----- Text shown

Question on XNA performance

Before I begin, I'd like to say I enjoy the work Microsoft has put into XNA. As I develop for DirectX I find XNA a great tool for possible projects down the road. As I was reading more into the docs, a random question popped up in my head and I thought it was worth asking about here.

Before I get to my question though, I'd like to share how it related to OpenGL's early stage on Vista's platform. The intention for Vista was to have OpenGL 1.4 on there but layered with Direct3D underneath still making calls to the hardware. Esentially, making an OpenGL call would actually call a Direct3D call. Now, we're informed that if an ICD is installed, it will work without Direct3D making calls underneath. The response from developers though without the ICD was very negative and the performance was quite lacking for beta testing on Longhorn (now Vista). A commercial 3D game that I helped develop for was tested on Vista and the project manager said it was utterly slow like half the performance and quite sluggish. A few months later an ICD beta released and it eventually cured the problem.

----------
----- Raw data

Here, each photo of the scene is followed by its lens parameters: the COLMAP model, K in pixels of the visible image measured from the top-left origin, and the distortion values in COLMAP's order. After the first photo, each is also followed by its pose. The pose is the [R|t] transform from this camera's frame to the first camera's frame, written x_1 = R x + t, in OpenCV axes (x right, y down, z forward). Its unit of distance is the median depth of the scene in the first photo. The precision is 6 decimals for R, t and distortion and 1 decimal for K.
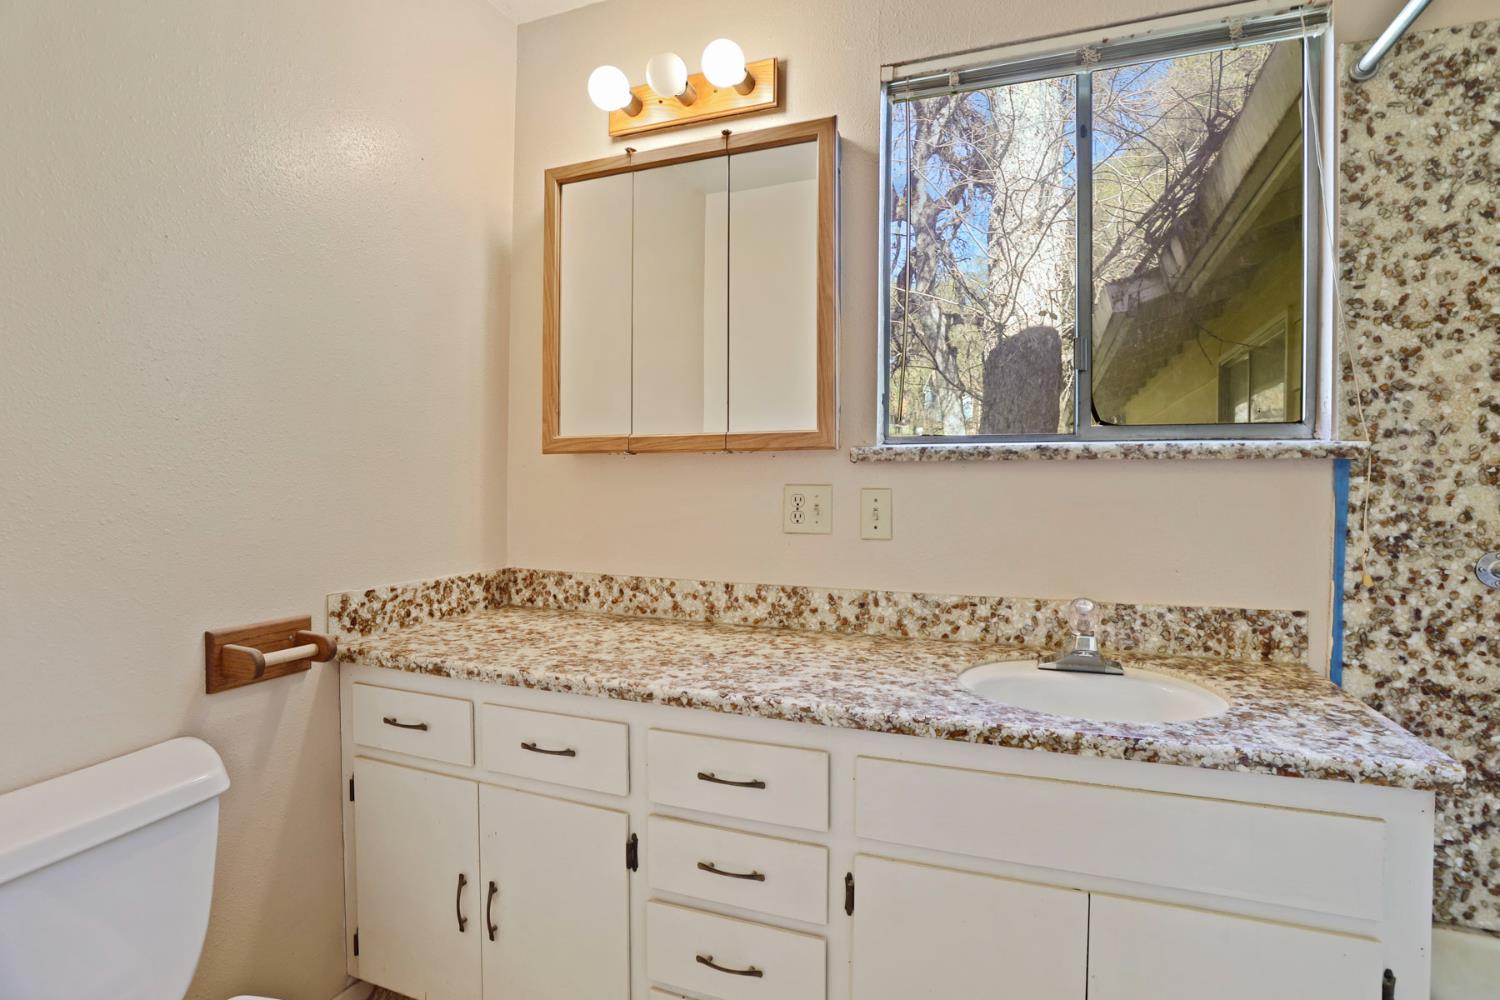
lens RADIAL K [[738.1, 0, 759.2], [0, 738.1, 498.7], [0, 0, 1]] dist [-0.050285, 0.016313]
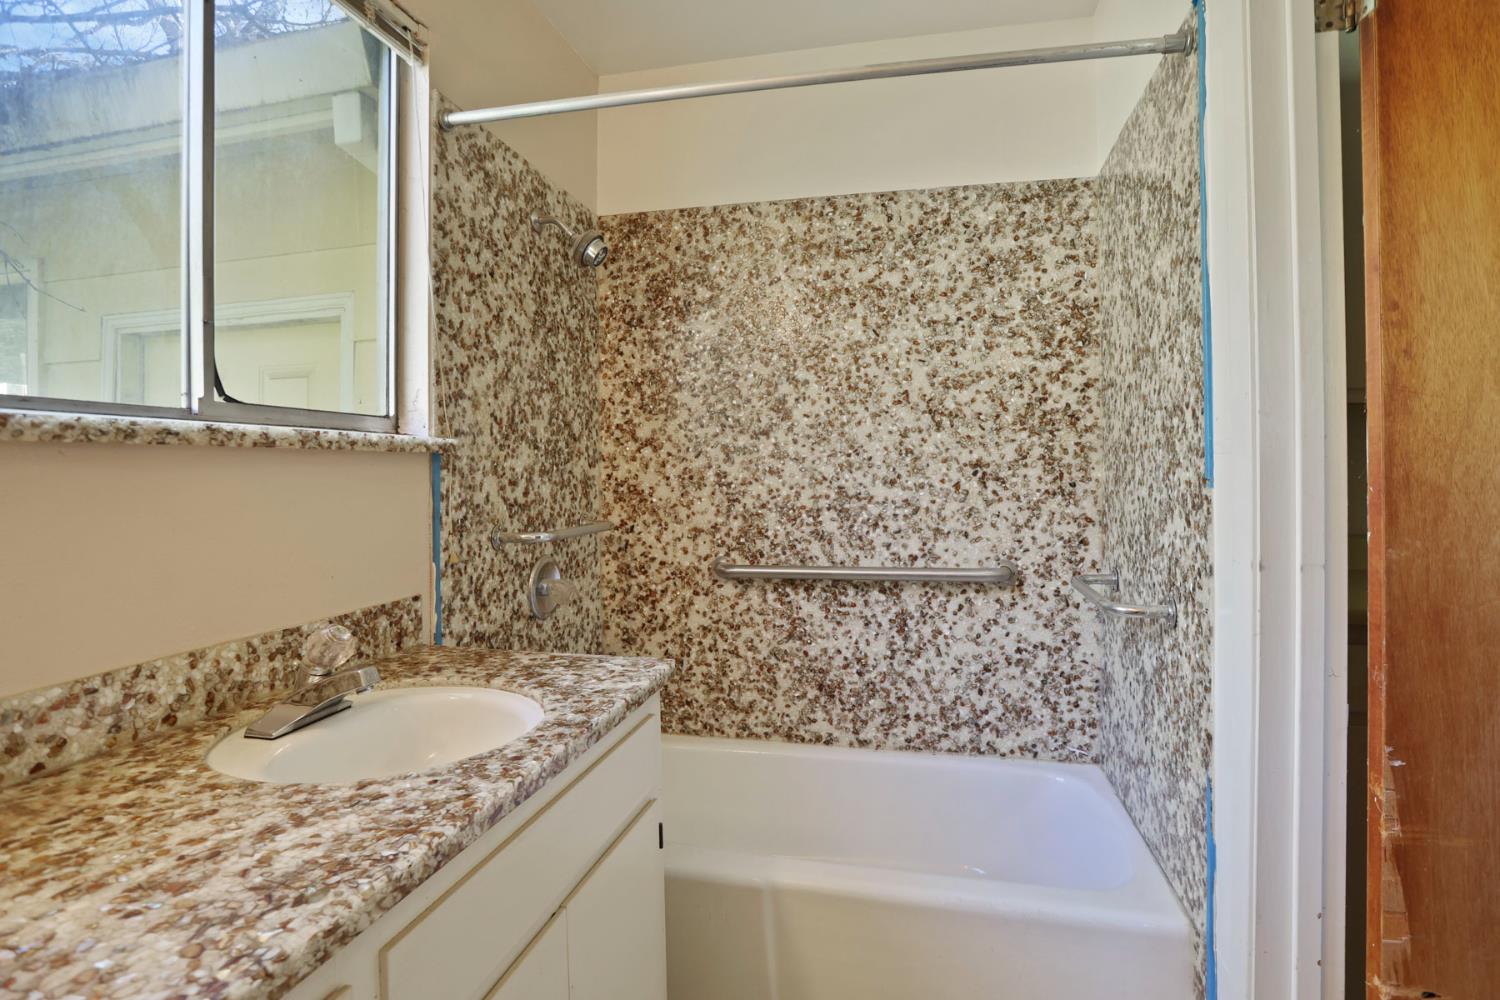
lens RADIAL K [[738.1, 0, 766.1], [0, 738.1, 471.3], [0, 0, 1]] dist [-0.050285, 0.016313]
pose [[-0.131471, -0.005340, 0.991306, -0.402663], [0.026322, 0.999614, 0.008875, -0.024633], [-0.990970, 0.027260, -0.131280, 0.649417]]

----------

**Goal of the exercise**
Copy the XNA performance post again, starting with "Question on XNA" and going on through "asking about here.", but swap "DirectX" for "OpenGL". The data above is separate material and not part of the XNA performance post.

**Response to the exercise**
Question on XNA performance

Before I begin, I'd like to say I enjoy the work Microsoft has put into XNA. As I develop for OpenGL I find XNA a great tool for possible projects down the road. As I was reading more into the docs, a random question popped up in my head and I thought it was worth asking about here.